Sahr affirme avoir reçu de nombreuses réactions positives à Cortina, notamment de la part des athlètes. Mais il reconnaît qu'il reste du chemin à parcourir.

« Cela ne veut pas dire que tout est acté et que tout le monde votera en faveur d'une modification du règlement, souligne-t-il. Il va falloir encore beaucoup travailler pour convaincre tout le monde de l'introduire. »

La Fédération internationale de bobsleigh et de skeleton est l'instance clé qui devra donner son feu vert à ces dispositifs pour qu'ils puissent être mis en œuvre lors de futurs Jeux olympiques.

Qu'est-ce que le « skier's thumb » ?

Le terme « skier's thumb », littéralement « pouce du skieur », désigne une lésion du ligament collatéral ulnaire du pouce, situé à la base du pouce, du côté de l'index.

Cette blessure survient à la suite d'une hyperextension ou d'une abduction excessive, souvent lorsque les athlètes chutent la main tendue, tout en tenant leurs bâtons de ski. Comme les snowboardeurs souffrent rarement de ce type de lésion, il est probable que les bâtons soient en cause, selon la revue Sports Health: A Multidisciplinary Approach.

À l'origine, on parlait de « gamekeeper's thumb » (le pouce du garde-chasse), parce que les gardes-chasse écossais se blessaient fréquemment en brisant la nuque des lapins, d'après une étude publiée dans StatPearls.

Si cette blessure n'est pas exclusive aux skieurs, elle est relativement fréquente chez eux. Des recherches publiées dans Sports Health montrent que les blessures du membre supérieur représentent 14 % des traumatismes en ski. Les lésions du genou restent les plus courantes.

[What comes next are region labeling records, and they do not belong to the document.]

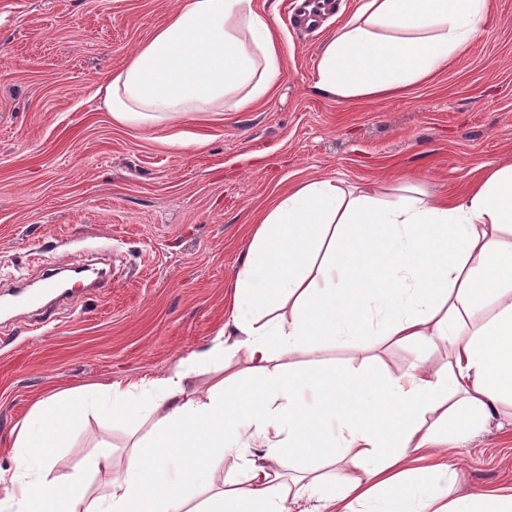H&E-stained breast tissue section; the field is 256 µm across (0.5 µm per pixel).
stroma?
Masks as SVG:
<instances>
[{
  "label": "stroma",
  "mask_w": 512,
  "mask_h": 512,
  "mask_svg": "<svg viewBox=\"0 0 512 512\" xmlns=\"http://www.w3.org/2000/svg\"><path fill=\"white\" fill-rule=\"evenodd\" d=\"M285 33L273 94L246 112L153 128L115 122L97 93L177 0H0V282L35 285L68 257L111 266L106 288L75 289L53 321L0 317V463L47 392L155 377L210 344L227 321L248 229L307 178L409 180L449 197L512 155V0H490L476 37L423 85L364 101L313 84L320 54L356 11L296 28L301 0H255ZM418 347L358 342L317 361L409 370ZM128 425L90 419L59 449L69 471L102 445L122 460ZM460 487L512 482V428L489 421L464 444Z\"/></svg>",
  "instance_id": "1"
}]
</instances>
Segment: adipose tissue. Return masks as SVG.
<instances>
[{
	"mask_svg": "<svg viewBox=\"0 0 512 512\" xmlns=\"http://www.w3.org/2000/svg\"><path fill=\"white\" fill-rule=\"evenodd\" d=\"M487 2L361 0L315 86L372 99L420 84L477 34ZM282 68L277 21L253 0H182L97 93L117 123L154 127L251 110ZM228 325L234 341L216 334L163 376L35 402L0 467V512H512V483L459 494L450 455L512 407V161L451 199L337 178L275 195ZM360 336L424 354L398 376L282 363ZM439 349L448 361L435 369ZM105 406L147 434L122 464L100 451L56 471L54 449Z\"/></svg>",
	"mask_w": 512,
	"mask_h": 512,
	"instance_id": "1",
	"label": "adipose tissue"
}]
</instances>
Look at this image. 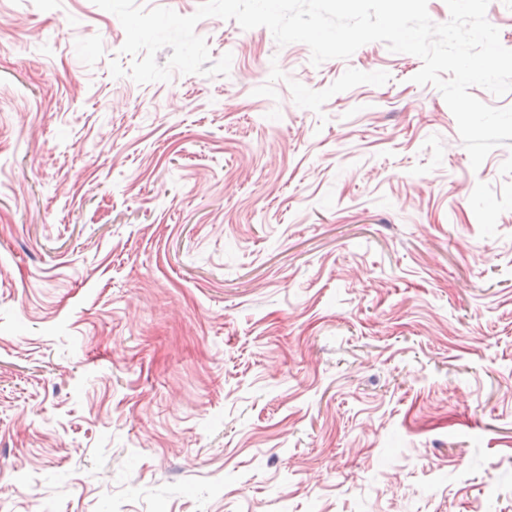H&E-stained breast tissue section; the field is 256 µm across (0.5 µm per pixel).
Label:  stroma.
<instances>
[{
  "label": "stroma",
  "mask_w": 512,
  "mask_h": 512,
  "mask_svg": "<svg viewBox=\"0 0 512 512\" xmlns=\"http://www.w3.org/2000/svg\"><path fill=\"white\" fill-rule=\"evenodd\" d=\"M112 77L93 0H0V512H512V146L420 58L208 17Z\"/></svg>",
  "instance_id": "stroma-1"
}]
</instances>
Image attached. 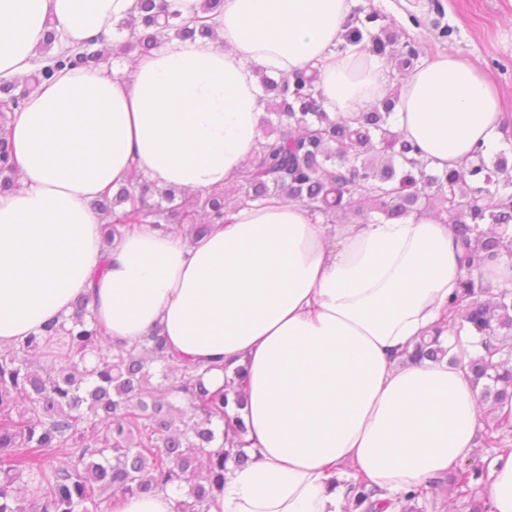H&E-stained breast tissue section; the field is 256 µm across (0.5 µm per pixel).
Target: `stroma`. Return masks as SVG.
Returning a JSON list of instances; mask_svg holds the SVG:
<instances>
[{"mask_svg": "<svg viewBox=\"0 0 512 512\" xmlns=\"http://www.w3.org/2000/svg\"><path fill=\"white\" fill-rule=\"evenodd\" d=\"M427 56L452 49L478 63L499 85L512 114V0H370ZM452 35L441 39V28Z\"/></svg>", "mask_w": 512, "mask_h": 512, "instance_id": "1", "label": "stroma"}]
</instances>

Les chercheurs notent toutefois que le skier's thumb pourrait en réalité être la blessure de ski la plus fréquente, mais qu'il reste sous-déclaré, les athlètes le jugeant peu grave.

Le traitement dépend de la gravité de la blessure. L'étude de StatPearls indique que la plupart de ces lésions peuvent être traitées par du repos, de la glace, une compression et une surélévation. En revanche, si la blessure entraîne un relâchement important du pouce, une intervention chirurgicale peut s'avérer nécessaire.